Psicóloga Cognitiva, Mestranda pelo Departamento de Psicobiologia da Universidade Federal de São Paulo / UNIFESP e Colaboradora do Centro Paulista de Neuropsicologia (REAB-CPN). Trabalha com Avaliação e Reabilitação Neuropsicológica de adultos com Lesão Encefálica Adquirida (LEA) e desenvolve estudos com pacientes amnésicos e os processos de consolidação da memória.

Personalidade e o que nosso cérebro tem a ver com isso

Nada de Freud, ou explicações projetivas. Nada de Rogers, nem correntes humanistas e derivados. Não que eu tenha algo contra essas duas figuras importantes da psicologia e seus respectivos movimentos, mas gostaria de falar sobre personalidade de uma perspectiva biológica.

O fato é que é bastante comum na área da psicologia associarmos o tema personalidade a teorias que nada falam sobre suas bases biológicas e nem como esses processos biológicos são importantes para a formação da personalidade única de cada um de nós. Minha tentativa é a de explorar um pouco este outro segmento, portanto.

Sem querer reinventar a roda, mas só para tomar como ponto básico da questão: a personalidade vai se desenvolvendo ao longo da vida como resultado da interação entre fatores genéticos e ambientais.

Pois bem. Temos observado cada vez mais estudos revelando componentes genéticos relacionados a traços de personalidade principalmente em estudos com gêmeos monozigóticos e dizigóticos. Para resumir a história toda, o que estes estudos falam é que os gêmeos monozigóticos que carregam os mesmos genes (diferentes dos dizigóticos que não carregam), mesmo quando criados separados, ou seja, por famílias diferentes compartilhariam as mesmas características de personalidade. Essa é uma das maiores evidências de que a personalidade, ou mais comumente falando, o “nosso jeito de ser” muito tem a ver com nossos cromossomos, genes, DNA, cérebro, enfim.

Sabemos também que muitos dos genes que carregamos podem estar especificamente ligados a traços de personalidade, como por exemplo, a quantidade de neurotransmissores que temos em regiões específicas do nosso cérebro. Tê-los de mais ou de menos determinariam o modo como nossos comportamentos são regulados, e portanto, nossa personalidade também.

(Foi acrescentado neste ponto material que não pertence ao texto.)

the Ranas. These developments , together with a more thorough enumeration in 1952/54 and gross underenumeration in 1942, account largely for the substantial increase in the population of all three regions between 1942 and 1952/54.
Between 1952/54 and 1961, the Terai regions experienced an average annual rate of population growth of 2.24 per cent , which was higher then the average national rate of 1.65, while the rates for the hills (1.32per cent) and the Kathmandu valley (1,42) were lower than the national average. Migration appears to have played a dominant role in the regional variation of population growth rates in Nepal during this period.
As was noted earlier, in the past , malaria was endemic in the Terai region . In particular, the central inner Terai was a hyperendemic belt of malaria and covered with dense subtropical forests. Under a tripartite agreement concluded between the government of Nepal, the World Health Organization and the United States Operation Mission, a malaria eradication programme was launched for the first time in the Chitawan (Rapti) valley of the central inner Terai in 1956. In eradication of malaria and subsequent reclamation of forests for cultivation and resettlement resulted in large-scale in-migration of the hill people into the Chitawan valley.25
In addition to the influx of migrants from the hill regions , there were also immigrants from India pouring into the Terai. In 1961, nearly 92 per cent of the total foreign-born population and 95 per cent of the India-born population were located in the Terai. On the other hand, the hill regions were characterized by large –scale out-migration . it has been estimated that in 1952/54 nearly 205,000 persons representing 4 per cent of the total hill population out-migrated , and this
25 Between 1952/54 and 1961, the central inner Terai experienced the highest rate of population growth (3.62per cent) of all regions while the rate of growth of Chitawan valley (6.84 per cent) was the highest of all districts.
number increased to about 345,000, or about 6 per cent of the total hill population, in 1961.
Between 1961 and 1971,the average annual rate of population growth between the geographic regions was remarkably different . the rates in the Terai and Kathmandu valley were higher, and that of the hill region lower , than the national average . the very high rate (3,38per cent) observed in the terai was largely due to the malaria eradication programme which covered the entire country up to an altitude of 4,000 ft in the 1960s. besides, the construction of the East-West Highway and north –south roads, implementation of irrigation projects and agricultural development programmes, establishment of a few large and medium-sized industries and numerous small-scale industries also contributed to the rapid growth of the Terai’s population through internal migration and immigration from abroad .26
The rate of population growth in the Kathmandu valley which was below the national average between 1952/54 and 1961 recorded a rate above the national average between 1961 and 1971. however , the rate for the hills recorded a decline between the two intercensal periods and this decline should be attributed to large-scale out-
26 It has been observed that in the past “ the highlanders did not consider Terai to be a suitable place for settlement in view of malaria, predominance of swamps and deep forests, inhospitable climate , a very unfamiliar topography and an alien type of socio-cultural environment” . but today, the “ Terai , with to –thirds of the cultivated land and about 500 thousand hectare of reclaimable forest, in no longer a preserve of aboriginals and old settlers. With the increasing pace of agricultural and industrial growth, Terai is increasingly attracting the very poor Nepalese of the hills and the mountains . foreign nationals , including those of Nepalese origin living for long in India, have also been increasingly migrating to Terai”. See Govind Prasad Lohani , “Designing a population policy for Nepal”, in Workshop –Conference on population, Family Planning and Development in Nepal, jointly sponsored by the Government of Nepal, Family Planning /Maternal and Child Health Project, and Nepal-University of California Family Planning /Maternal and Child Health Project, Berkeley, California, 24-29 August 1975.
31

Pensando em tempos um pouco remotos, na década de 1950 pacientes psiquiátricos julgados como “pessoas incorrigíveis” eram submetidos a uma cirurgia chamada lobotomia, um procedimento que hoje já caiu em desuso, e que rompia ligamentos do lobo frontal a regiões subcorticais (mais profundas) do cérebro. Este procedimento era realizado como uma forma de alterar aspectos importantes da personalidade. Para quem não viu o clássico filme Um estranho no ninho, estrelado por Jack Nicholson, fica a dica para conhecer mais sobre o assunto

Agora, já puxando uma sardinha para o meu lado, profissionais que trabalham com Neuropsicologia e Reabilitação hão de concordar comigo: quando uma pessoa sofre uma lesão cerebral na região do córtex pré-frontal, por exemplo, ela pode sofrer mudanças fortes na personalidade. De calma, tranquila e introvertida, a uma pessoa extrovertida, desinibida, impulsiva e socialmente inadequada (por ex.: falar que você está gordo(a) e não perceber o quanto isso é indelicado). Já pessoas que sofrem lesão no lobo temporal (região lateral da cabeça) podem se tornar mal-humoradas, metódicas e obsessivas para seguir regras.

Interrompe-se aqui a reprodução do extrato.